Why won't this regex remove final whitespace from Pod::Usage text?


I am working on a module that relies on Pod::Usage to parse the calling script's POD and then send usage, help, and man text to a scalar variable. I needed to remove the final whitespace from that text, so I used a simple regex that I thought would work. And it did ... but intermittently.

Here's a demonstration of the problem. Any insights would be appreciated.

The unexpected behavior (i.e., the failure of the regex to remove final newlines) occurs consistently on my Solaris machine with Perl 5.10.1. Under Windows with Perl 5.12.1, the behavior is erratic (output supplied below).

use strict;
use warnings;

use Pod::Usage qw(pod2usage);
use Test::More;

# Baseline test to show that the regex works.
my $exp                      = "foo\nbar\n...";
my $with_trailing_whitespace = $exp . "   \n\n";
$with_trailing_whitespace    =~ s!\s+\Z!!;
my $ords = get_ords_of_final_chars($with_trailing_whitespace);
is_deeply $ords, [46, 46, 46]; # String ends with 3 periods (not whitespace).

# Run a similar test, using text from Pod::Usage.
for (1 .. 2){
    my $pod = get_pod_text();
    $ords = get_ords_of_final_chars($pod);
    is_deeply $ords, [46, 46, 46];
}

done_testing();

sub get_ords_of_final_chars {
    # Takes a string.
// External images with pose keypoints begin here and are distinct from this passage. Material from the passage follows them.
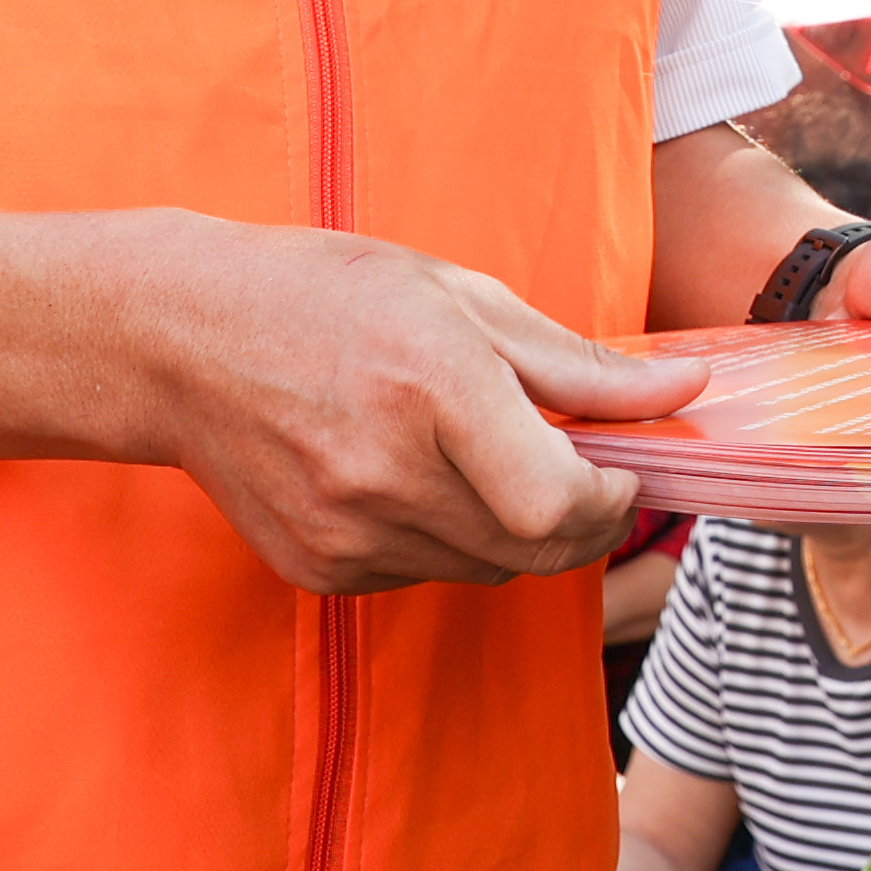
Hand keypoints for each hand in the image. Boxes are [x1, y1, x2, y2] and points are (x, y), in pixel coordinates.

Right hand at [121, 221, 706, 593]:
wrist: (182, 340)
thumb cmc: (332, 296)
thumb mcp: (465, 299)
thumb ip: (583, 365)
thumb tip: (688, 389)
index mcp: (432, 388)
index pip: (556, 501)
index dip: (614, 497)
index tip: (626, 465)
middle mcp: (385, 474)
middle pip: (536, 549)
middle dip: (586, 519)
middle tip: (585, 468)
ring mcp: (344, 533)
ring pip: (489, 568)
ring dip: (518, 529)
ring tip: (486, 456)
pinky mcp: (317, 569)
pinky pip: (427, 574)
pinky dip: (452, 539)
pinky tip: (420, 478)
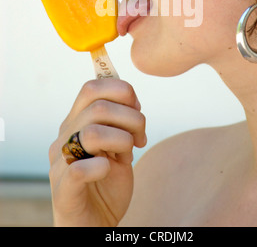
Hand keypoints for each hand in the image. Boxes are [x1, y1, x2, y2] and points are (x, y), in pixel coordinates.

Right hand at [49, 78, 146, 226]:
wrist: (94, 224)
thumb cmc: (106, 183)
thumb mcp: (116, 146)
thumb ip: (118, 122)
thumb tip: (130, 97)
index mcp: (75, 123)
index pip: (92, 88)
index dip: (121, 91)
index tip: (137, 108)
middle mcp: (64, 138)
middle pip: (98, 108)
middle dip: (132, 119)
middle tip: (140, 138)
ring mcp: (60, 164)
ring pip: (91, 134)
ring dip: (122, 141)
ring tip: (128, 156)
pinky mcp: (63, 191)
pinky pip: (78, 170)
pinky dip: (102, 167)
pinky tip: (110, 170)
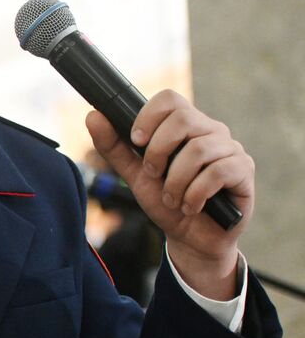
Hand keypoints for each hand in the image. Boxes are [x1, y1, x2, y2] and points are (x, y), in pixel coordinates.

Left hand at [86, 90, 252, 298]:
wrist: (191, 238)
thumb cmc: (166, 201)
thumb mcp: (134, 175)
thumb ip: (114, 147)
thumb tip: (93, 116)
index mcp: (184, 126)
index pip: (169, 99)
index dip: (149, 117)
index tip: (136, 141)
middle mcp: (210, 131)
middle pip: (184, 118)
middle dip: (158, 151)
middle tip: (152, 175)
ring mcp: (230, 149)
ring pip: (200, 149)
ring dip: (176, 180)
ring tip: (171, 199)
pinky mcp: (243, 171)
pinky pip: (218, 171)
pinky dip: (195, 193)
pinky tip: (190, 206)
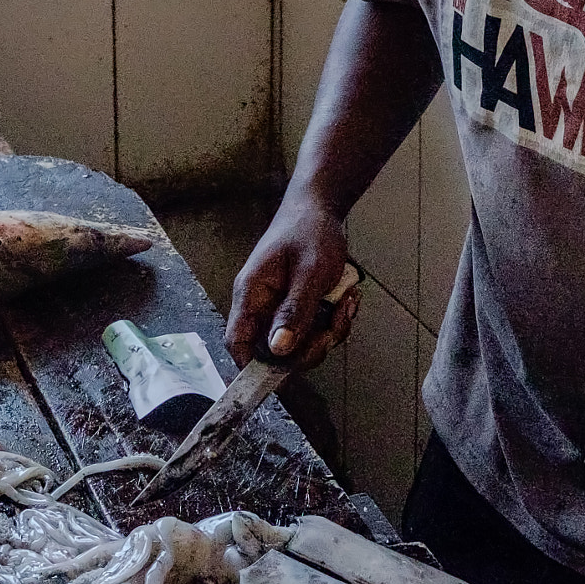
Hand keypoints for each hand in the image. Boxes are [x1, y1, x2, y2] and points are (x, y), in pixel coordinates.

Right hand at [225, 194, 359, 369]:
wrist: (320, 208)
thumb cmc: (309, 231)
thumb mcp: (309, 272)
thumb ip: (294, 310)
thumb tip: (279, 348)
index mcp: (252, 295)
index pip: (238, 342)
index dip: (253, 366)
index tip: (282, 375)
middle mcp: (261, 306)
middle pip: (276, 352)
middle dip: (310, 347)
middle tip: (334, 325)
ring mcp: (280, 308)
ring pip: (300, 344)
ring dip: (329, 332)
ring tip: (345, 304)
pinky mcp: (298, 308)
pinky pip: (314, 331)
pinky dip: (334, 322)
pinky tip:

Return array ref of the ord() of last 3 characters.
    my $s = shift;
    return [ map ord(substr $s, - $_, 1), 1 .. 3 ];
}

sub get_pod_text {
    # Call pod2usage(), sending output to a scalar.
    open(my $fh, '>', \my $txt) or die $!;
    pod2usage(-verbose => 2, -exitval => 'NOEXIT', -output  => $fh);
    close $fh;   # This doesn't help.

    # Here's the same regex as above.
    # 
    # If I use chomp(), the newlines are consistently removed:
    #     1 while chomp($txt);
    $txt =~ s!\s+\Z!!;
    return $txt; 
}

__END__

=head1 NAME

sample - Some script...

=head1 SYNOPSIS

foo.pl ARGS...

=head1 DESCRIPTION

This program will read the given input file(s) and do something
useful with the contents thereof...

=cut

Output on my Windows box:

$ perl  demo.pl
ok 1
not ok 2
#   Failed test at demo.pl line 18.
#     Structures begin differing at:
#          $got->[0] = '10'
#     $expected->[0] = '46'
not ok 3
#   Failed test at demo.pl line 18.
#     Structures begin differing at:
#          $got->[0] = '10'
#     $expected->[0] = '46'
1..3
# Looks like you failed 2 tests of 3.

$ perl  demo.pl
ok 1
ok 2
ok 3
1..3

Solution

  • Well, to quote perlre:

    \Z Match only at end of string, or before newline at the end
    \z Match only at end of string
    

    So, you should be using $txt =~ s!\s+\z!!; (lower case z).

    Although, since \s+ is greedy, I would have expected it to work anyway. Maybe it's a Perl bug.